Gröbner bases of Burchnall-Chaundy ideals for ordinary differential operators
Antonio Jiménez-Pastor, Sonia L. Rueda
TL;DR
The paper addresses the computation of spectral curves for commutative rings of ordinary differential operators by deriving Burchnall-Chaundy ideals and computing their Gröbner bases via a Goodearl basis of the centralizer $\mathcal{Z}(L)$. It introduces a structured set of relations $R_{i,j}(\lambda,\overline{\mu})$ that form a Gröbner basis for $\mathrm{BC}(L)$ under a weighted order, yielding the coordinate ring $\mathbf{C}[\Gamma]=\mathbf{C}[\lambda,\overline{\mu}]/\mathrm{BC}(L)$ and enabling effective exploration of the algebraic and differential structure. A key theoretical contribution is proving that the extended BC differential ideal $[\mathrm{BC}(L)]$ is prime, which produces a differential domain $\mathbb{K}[\Gamma]$ and a Picard-Vessiot framework for spectral problems of arbitrary order.
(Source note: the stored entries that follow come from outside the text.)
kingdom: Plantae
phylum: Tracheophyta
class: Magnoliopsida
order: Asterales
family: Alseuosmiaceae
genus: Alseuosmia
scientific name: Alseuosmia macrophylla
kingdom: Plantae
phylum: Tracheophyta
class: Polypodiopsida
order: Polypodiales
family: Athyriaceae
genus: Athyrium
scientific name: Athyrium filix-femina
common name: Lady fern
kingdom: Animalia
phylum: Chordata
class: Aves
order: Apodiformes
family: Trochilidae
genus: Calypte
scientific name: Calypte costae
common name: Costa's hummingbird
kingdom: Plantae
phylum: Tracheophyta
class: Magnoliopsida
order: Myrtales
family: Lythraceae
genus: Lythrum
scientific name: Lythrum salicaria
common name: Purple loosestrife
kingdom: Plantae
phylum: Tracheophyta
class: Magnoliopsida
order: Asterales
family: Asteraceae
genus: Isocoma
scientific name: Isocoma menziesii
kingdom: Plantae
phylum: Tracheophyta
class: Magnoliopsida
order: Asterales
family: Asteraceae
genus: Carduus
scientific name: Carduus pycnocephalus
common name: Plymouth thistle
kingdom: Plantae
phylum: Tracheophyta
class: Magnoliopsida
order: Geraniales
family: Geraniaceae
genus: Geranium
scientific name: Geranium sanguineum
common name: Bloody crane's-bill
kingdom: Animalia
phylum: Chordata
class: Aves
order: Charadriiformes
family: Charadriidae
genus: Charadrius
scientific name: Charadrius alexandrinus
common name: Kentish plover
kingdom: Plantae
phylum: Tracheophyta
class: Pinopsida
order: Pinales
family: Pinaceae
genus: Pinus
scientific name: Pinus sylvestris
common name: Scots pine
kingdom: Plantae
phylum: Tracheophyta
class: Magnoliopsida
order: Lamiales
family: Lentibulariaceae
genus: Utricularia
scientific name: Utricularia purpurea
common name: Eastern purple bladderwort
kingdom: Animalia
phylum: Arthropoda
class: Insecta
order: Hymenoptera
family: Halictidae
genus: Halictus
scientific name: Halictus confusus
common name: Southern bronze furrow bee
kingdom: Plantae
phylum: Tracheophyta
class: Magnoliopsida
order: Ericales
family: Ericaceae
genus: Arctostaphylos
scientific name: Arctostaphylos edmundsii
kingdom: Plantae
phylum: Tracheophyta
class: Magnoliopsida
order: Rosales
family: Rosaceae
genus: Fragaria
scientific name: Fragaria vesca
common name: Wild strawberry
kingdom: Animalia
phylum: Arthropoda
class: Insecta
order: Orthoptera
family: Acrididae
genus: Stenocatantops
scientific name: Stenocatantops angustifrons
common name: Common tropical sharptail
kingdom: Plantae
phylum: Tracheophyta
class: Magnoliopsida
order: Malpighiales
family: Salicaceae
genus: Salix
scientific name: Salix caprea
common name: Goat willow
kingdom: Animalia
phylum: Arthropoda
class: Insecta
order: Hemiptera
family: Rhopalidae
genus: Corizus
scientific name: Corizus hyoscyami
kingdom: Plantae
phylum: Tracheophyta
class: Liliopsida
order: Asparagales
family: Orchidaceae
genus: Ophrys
The results are complemented by concrete algorithms and an implementation in the SageMath dalgebra package, making the spectral-curve construction practical for applications in integrable systems and differential Galois theory. The work thus bridges algebraic geometry, differential algebra, and computational methods to enable robust analysis of spectral problems associated with ordinary differential operators.
Abstract
The correspondence between commutative rings of ordinary differential operators (ODOs) and algebraic curves was established by Burchnall and Chaundy, Krichever and Mumford, among many others. To make this correspondence computationally effective, in this paper we aim to compute the defining ideals of spectral curves, Burchnall-Chaundy (BC) ideals. We provide an algorithm to compute a Gröbner basis of a BC ideal. The point of departure is the computation of the finite set of generators of a maximal commutative ring of ODOs, which was implemented by the authors in the package dalgebra of SageMath. The algorithm to compute BC ideals has been also implemented in dalgebra. The differential Galois theory of the corresponding spectral problems, linear differential equations with parameters, would benefit from the computation on this prime ideal, generated by constant coefficient polynomials. In particular, we prove the primality of the differential ideal generated by a BC ideal, after extending the coefficient field. This is a fundamental result to develop Picard-Vessiot theory for spectral problems.